Ömer Turfal'ın yeleği / Bigadiç / Bilgi Peşinde / www.bilgipesinde.com / Büyük Zaferi müteakip her yerde bozguna uğrayan İngiltere destekli Yunan işgal ordusu Bigadiç ve Sındırgı civarındaki birliklerinin silah ve mühimatını cebir ve angarya ile Edremit'e ulaştırabilmek şaşkınlığı ve telaşı içindedir.

Ömer Turfal'ın On beş Delikli Yeleği
 
Turgut TÜR / Emekli İngilizce Öğretmeni

Büyük Zaferi müteakip her yerde bozguna uğrayan İngiltere destekli Yunan işgal ordusu Bigadiç ve Sındırgı civarındaki birliklerinin silah ve mühimatını cebir ve angarya ile Edremit'e ulaştırabilmek şaşkınlığı ve telaşı içindedir. 

Bozguna uğrayıp kaçarken dahi mel'anetten geri kalmayan Yunan subay ve erleri Edremit’e ulaştırmak istedikleri malzemenin taşıttırılacağı öküz arabasını silah zoruyla buldurturlar ve o zaman yirmi bir yaşında olan Ömer Turfal'a süngü zoruyla yükletirler. 

Sındırgı ile Bigadiç arasındaki bir mahalden yola çıkan silah ve cephane yüklü öküz arabasının dingili bugün adı Gökçeyazı olarak değiltirilmiş olan Ergama'ya gelindiğinde kırılır. Bunun üzerine sinirlenen Yunan subay ve erleri Ömer Turfal'ı onbeş yerinden süngüleyip delik deşik ederek öldüğüne kesinlikle kani olunca yolun kenarındaki hendeğin içine yuvarlayıvermişler.

Karanlık basıp el ayak çekildiğinde tesadüfen oradan geçmekte olan bir Ergama'lı Ömer Turfal'm iniltisini duymuş olmalı ki hemen sırtlayıp Balıkesir'deki Asker Hastahanesine ulaştırılmasını temin etmiş.

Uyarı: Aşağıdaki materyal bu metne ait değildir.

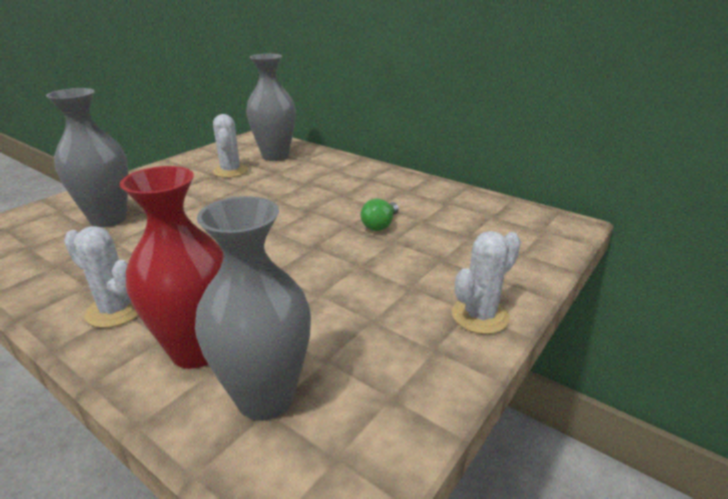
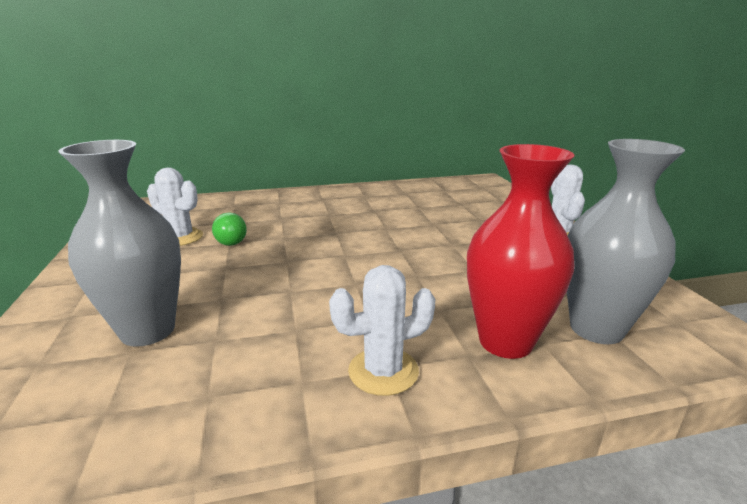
camera: 50 degrees left, 5 degrees down
(275, 156) = (196, 212): grey vase -> none
(380, 225) = (403, 219): green light bulb -> green light bulb (230, 240)

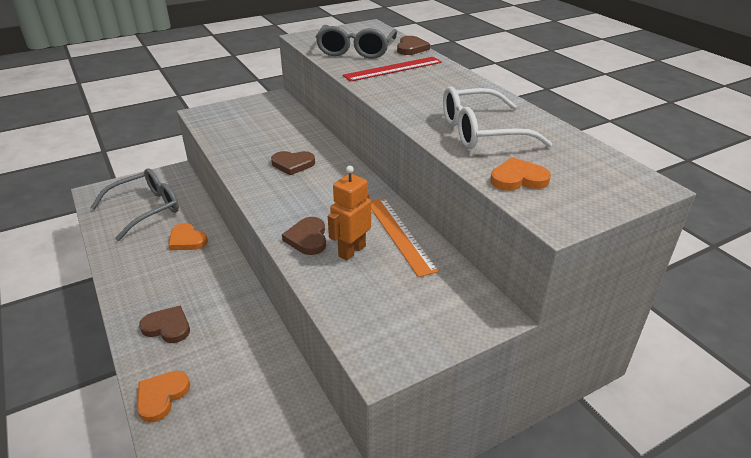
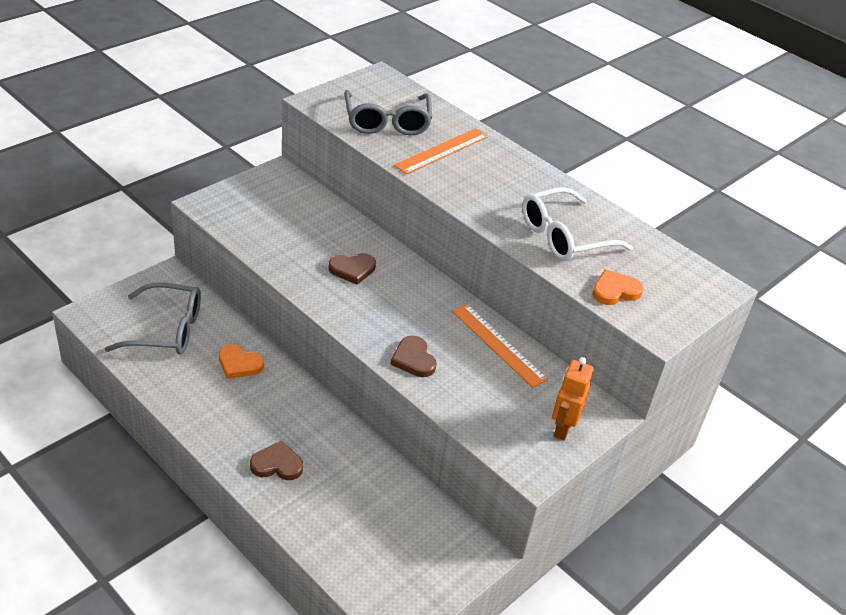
camera: 20 degrees left, 5 degrees up
(146, 209) = (167, 330): grey glasses -> grey glasses turned 60 degrees clockwise
(161, 396) = (312, 532): orange heart -> none
(351, 251) = (461, 368): orange robot -> orange robot (562, 428)
(393, 69) = (442, 151): red ruler -> orange ruler
(411, 48) = (446, 114): brown heart -> none

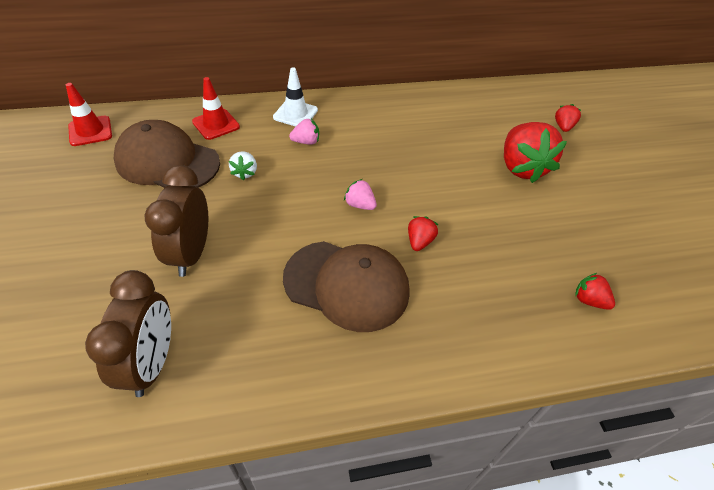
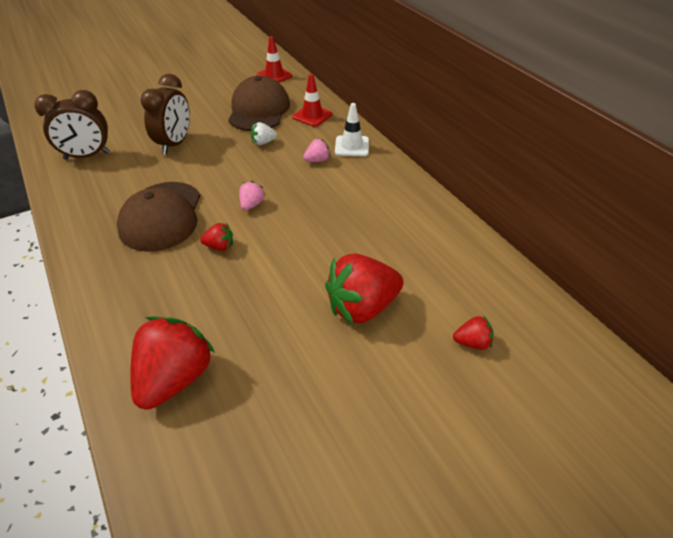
camera: 75 degrees right, 5 degrees down
(191, 253) = (175, 144): brown clock -> brown clock turned 120 degrees clockwise
(306, 142) = (317, 160): pink strawberry -> pink strawberry turned 90 degrees counterclockwise
(589, 300) = (175, 378): red strawberry -> red strawberry, size x2.15

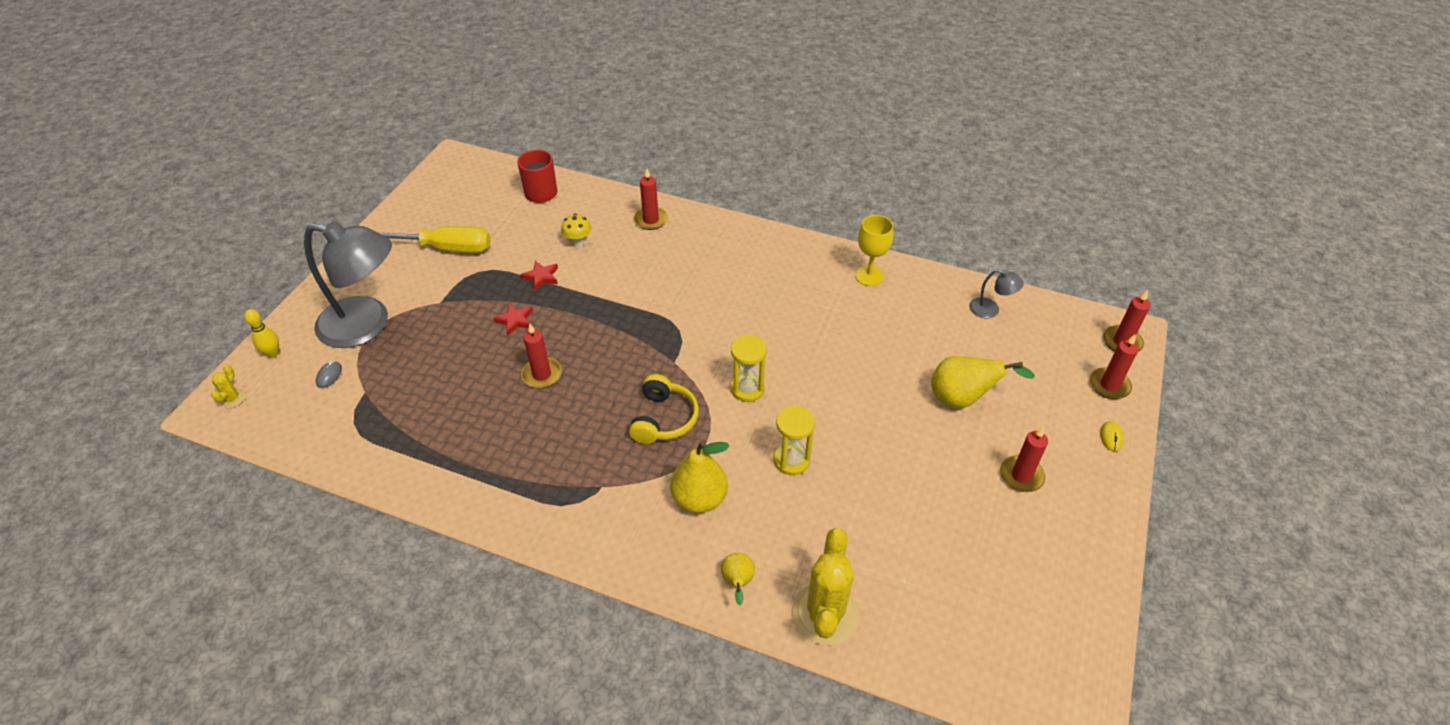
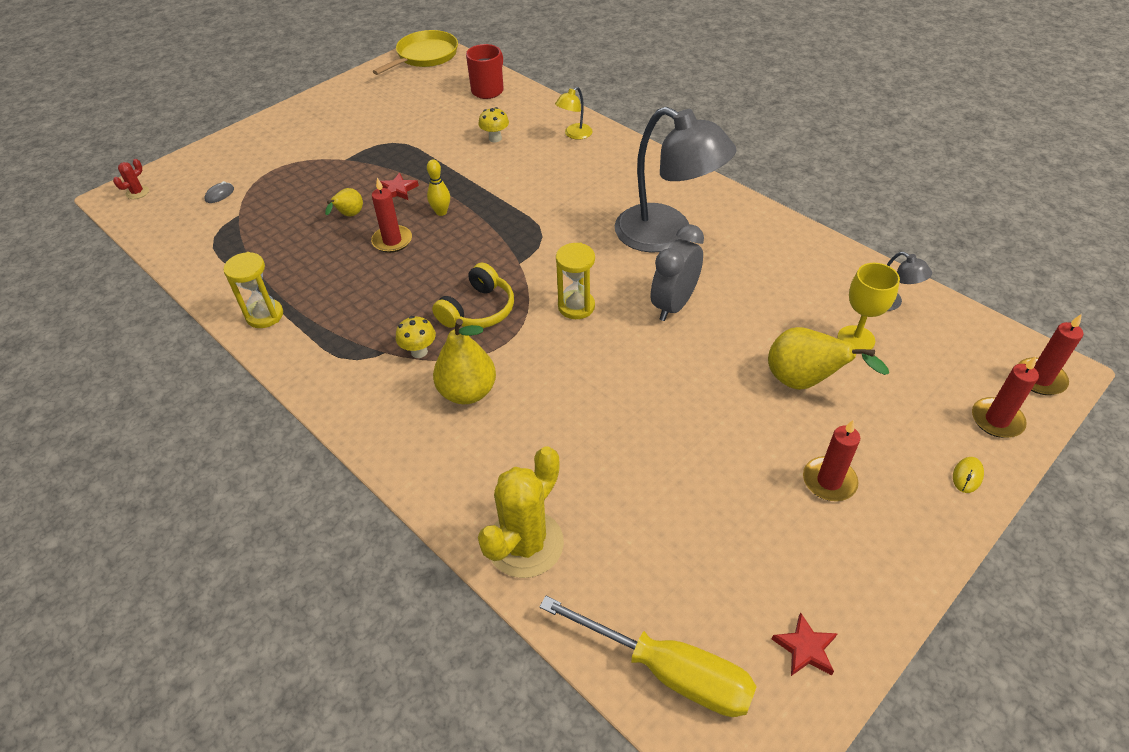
camera: 25 degrees right, 0 degrees up
(232, 399) = (137, 192): yellow cactus -> red cactus
(273, 353) = (189, 166): yellow bowling pin -> yellow bowling pin (441, 212)
(367, 325) = (274, 163): grey lamp -> grey lamp (667, 235)
(445, 248) = (376, 117): yellow screwdriver -> yellow screwdriver (668, 671)
(454, 169) = (425, 56): none -> yellow pan
(541, 277) = (444, 160): red star -> red star (805, 648)
(634, 475) = (419, 352): none -> yellow mushroom
(651, 220) = (574, 134): red candle -> yellow lamp
(737, 583) = (456, 482): yellow pear -> yellow pear (349, 215)
(791, 460) = (580, 385): yellow hourglass -> yellow hourglass (265, 315)
(827, 362) = (674, 305): none -> grey clock
(869, 276) = (768, 235): yellow goblet -> yellow goblet (856, 339)

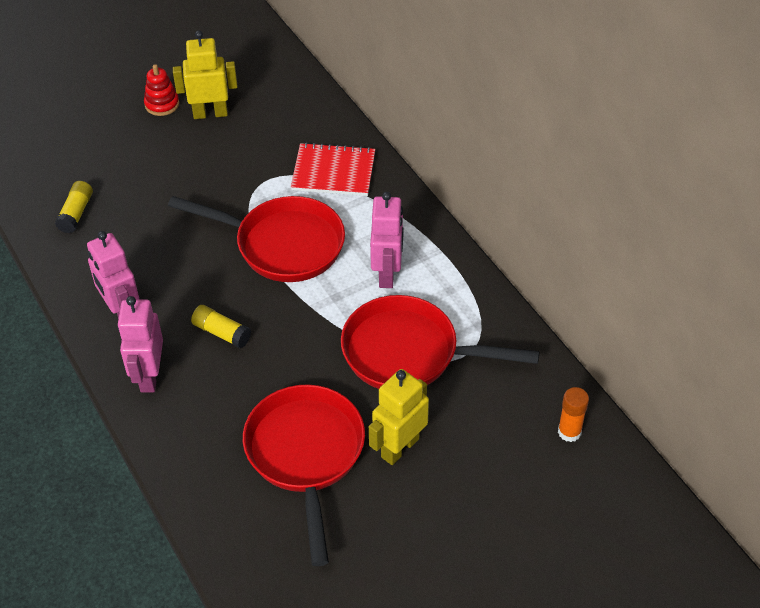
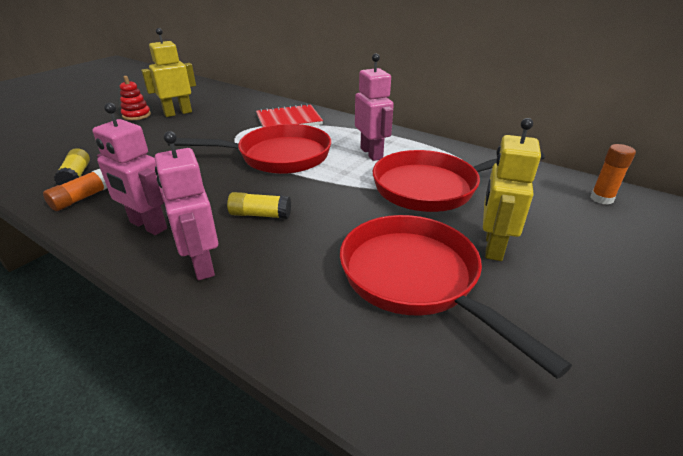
camera: 25 degrees left, 15 degrees down
(75, 252) = (81, 198): none -> orange glue stick

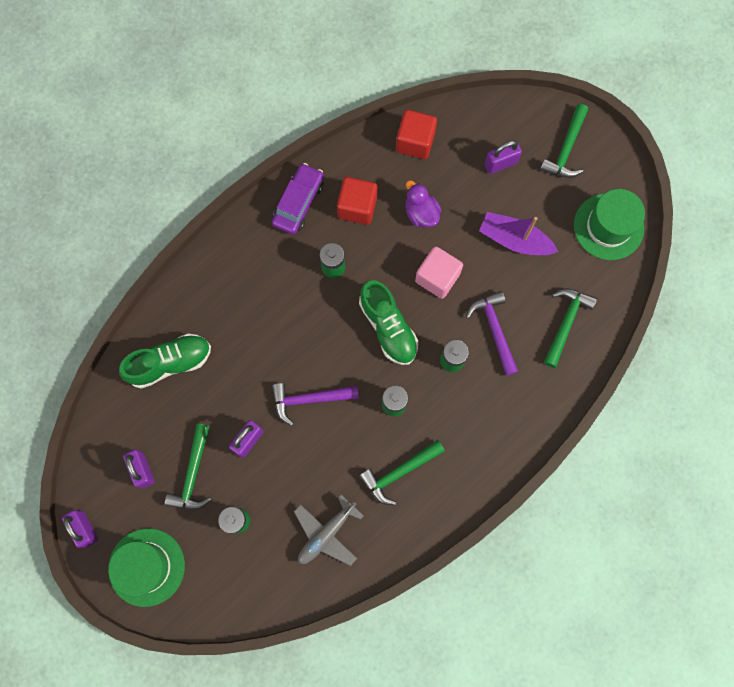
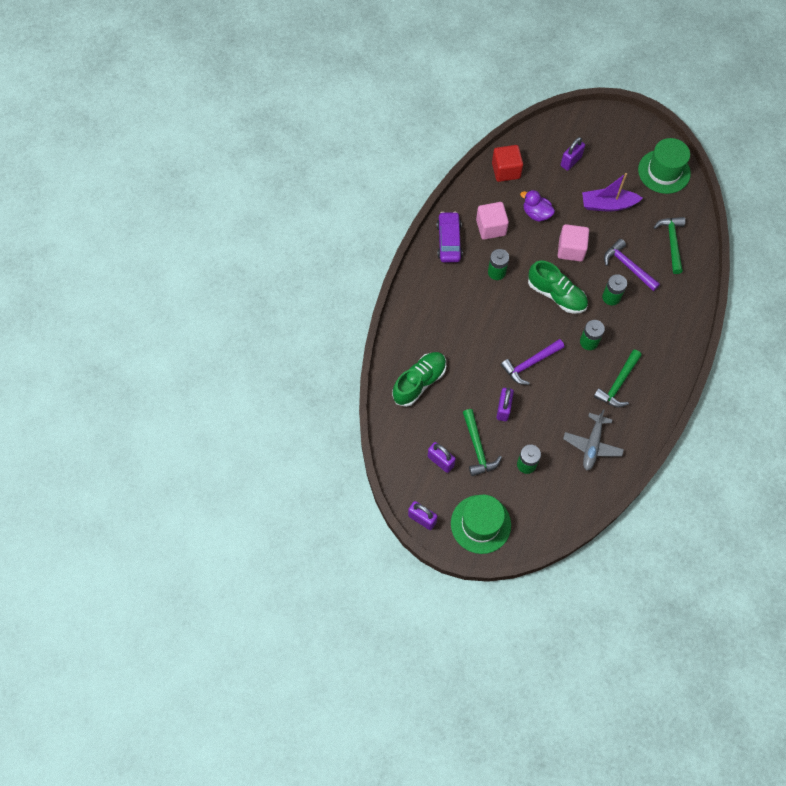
camera: 25 degrees left, 10 degrees down
(357, 207) = (491, 227): red cube -> pink cube
(566, 149) = (608, 135): green hammer -> none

Ömer Turfal Yunan subay ve erlerince süngülendiği zaman üzerinde bulunan yeleğinin astarının sağ tarafına latin harfleriyle sol tarafına da Arap harfleriyle olayı sabit kalemle şöyle özetlemiş: "1338 eylül 6 çarşamba günü güneş doğarken Edremit ile Balıkesir arasında Ergama öğünde yunan askerleri tarafından yaralandığım zaman bu yelek arkamda idi. 15 yerimden kama ile yaralandım. 6 eylül 1338"

Genel olarak olayları tarihlendirmek gibi bir alışkanlığımız olmadığından dolayı zaman zaman hayflanmışımdır. Ömer Turfal ise bu olayı özetleyen paragrafın hem başına hem de sonuna ay gün ve yıl belirtmiş olması gerçekten, çok ilginçtir. 1338'in miladi karşılığı 1922'dir.

1978 yılı Ağustosunda Yukarı Cami’nin ve çeşmesinin kitabelerinin renkli filimlerini çekmek için cami avlusuna girdiğimde Ömer Turfal caminin son cemaat yerinin hemen dibine dayanmış mavi boyalı bir bankta oturmakta idi. Selâmıma kemal-i ciddiyetle mukabele etti. "Yabancısın yalım. Kimlerdensin? diyince kendimi tanıttım, ve hemen ilave ettim: "Ömer Amca, izin verirsen senin bir fotoğrafını çekmek istiyorum. Lütfen hiç istifini bozma." Bu mütevekkil, mütebessim fotoğraf çekildiğinde Ömer Turfal 77 yaşında idi. Öykü bittiğinde ricamı kırmadı. Evine gittik. Süngülendiği gün sırtında bulunan onbeş delikli yeleği getirdi. Parmağını deliklerden birine takıp bir kez daha poz verdi. Kendisiyle birlikte fotoğrafını çektiğim bu yeleğin, oğlu merhum Hilmi Turfal'ın terzi dükkanında çıkan bir yangında yanan diğer eşyalarla birlikte kül olduğunu öğrendiğimde üzüldüm.

Doğup büyüdüğüm Bigadiç'in İngiliz destekli Yunan işgalinden kurtuluşunun 74. yılını kutladığımız 4 Eylül 1996 da Başkomutan Atatürk'ü, muhterem silah arkadaşlarını, İstiklal Harbimizin aziz şehitlerini, ve 9 Temmuz
1984 yılında ölen Hacı Ömer Turfal'ı rahmet ve tazimle anıyoruz.